Rather than articulate all of the things I thought were wrong with Alive, perhaps I should instead discuss the aspects that worked. Um… er… okay, I’d better go back to the bad aspects – I can’t think of a single positive about this disaster.
So what problems occurred during Alive>? For one, the movie seemed impossibly dated. Sure, some aspects of Fever haven’t aged pretty well, but despite all the Seventies fashions and whatnot, that flick appears remarkably timeless. Hey, I’m sure there are some guys in Brooklyn who do still dress that way! However, nobody looks like the people in Alive. I know they once did – I was a teenager in the mid-Eighties and still remember those fashions all too well – but Alive seems much more mired in its period than does Fever.
Those elements affect more than just the styles, however. Everything else about Alive appeared stuck in 1983 as well. Director Sylvester Stallone finds every cinematic cliché of the period and piles them on during this film. Worst of the bunch is the ubiquitous pop soundtrack. For better or for worse, Fever pioneered that trend, and Alive takes the use of songs in movies to its absolute nadir.
Not only does Stallone pour on songs when they’re unnecessary or even obtrusive, but he also finds some of the worst music ever committed to tape. The Bee Gees seem to prove that lightning never strikes twice with their material. Frankly, their new tunes don’t appear bad so much as they’re absolutely forgettable. I defy you to watch Fever and not whistle some of the songs after that, but I also challenge you to even vaguely remember any of their work from Alive.

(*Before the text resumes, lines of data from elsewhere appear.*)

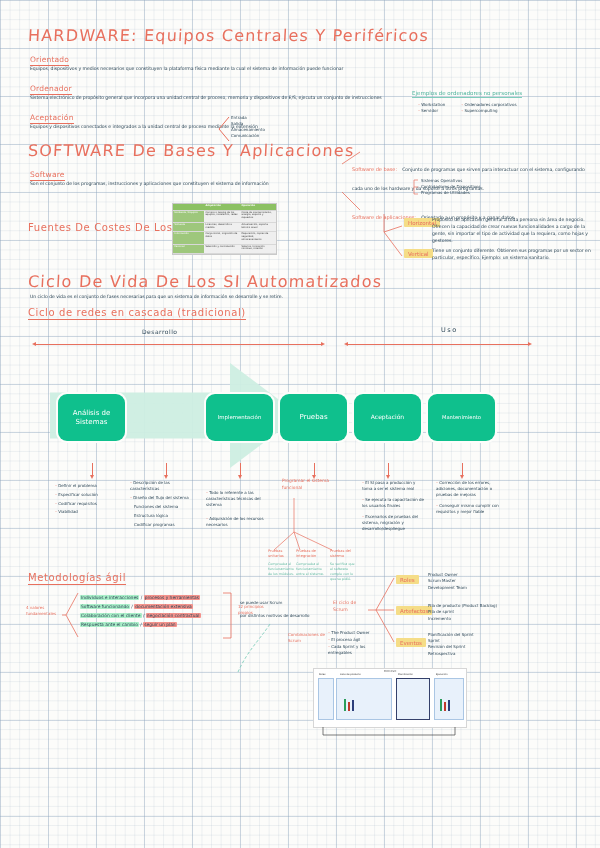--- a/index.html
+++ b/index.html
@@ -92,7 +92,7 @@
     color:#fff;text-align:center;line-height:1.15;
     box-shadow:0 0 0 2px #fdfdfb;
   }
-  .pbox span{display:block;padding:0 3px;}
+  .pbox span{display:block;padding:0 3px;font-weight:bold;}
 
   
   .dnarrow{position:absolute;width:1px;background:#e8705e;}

It gets worse from there, largely due to Stallone’s nepotism. He hired brother Frank to compose and play a number of songs in Alive, and he even cast him in a minor role! Frank Stallone’s “Far From Over” pervades this movie and makes the results even more unbearable. The soundtrack’s inundated with Eighties cheese – the heavy synth tones haven’t aged well – but I still have nightmares about “Far From Over”.
Travolta’s performance as Tony in Fever made him a movie star. The actor already maintained a major following from his role as Barbarino on Welcome Back Kotter, but Fever showed that he could emerge as a stellar talent in his own right, even in a dramatic setting. Travolta’s Tony was a stunning creation who held together that movie and made it a fiery success.
This Tony has virtually no connection to the original. In fact, he feels like a totally different character. Travolta sleepwalks through the part and imbues Tony with absolutely none of the energy or charisma we saw in Fever. His Brooklyn accent comes and goes and the character ultimately feels like a milquetoast version of the original.
The supporting actors don’t help. Rhodes offers one of the dullest performances ever put on film. No wonder Tony won’t commit to her; she’s a human sleeping pill! As Laura, Hughes basically does a poor man’s version of Joan Collins. She seems bitchy but flat and brings no spark to the part.
The film “climaxes” with the debut of Tony and Laura’s production, something called “Satan’s Alley”. I’m not an authority on Broadway musicals, but “Satan’s Alley” doesn’t look like something that’d be at home on the Great White Way. Instead, it heavily resembles a Las Vegas show. With its total emphasis on dancing and its scantily-clad, buff performers, this is something we’d see on the Strip.
Except that none of the actors do strip in this “PG” flick. Essentially, that makes Staying Alive a version of Showgirls without the skin. Since that film’s copious female nudity was the only thing that made it watchable, Staying Alive offers absolutely no redeeming qualities. I really did enter my screening of the movie with an open mind, and I wanted to like it. Unfortunately, there’s nothing to enjoy in this brainless, dated, and wholly terrible sequel.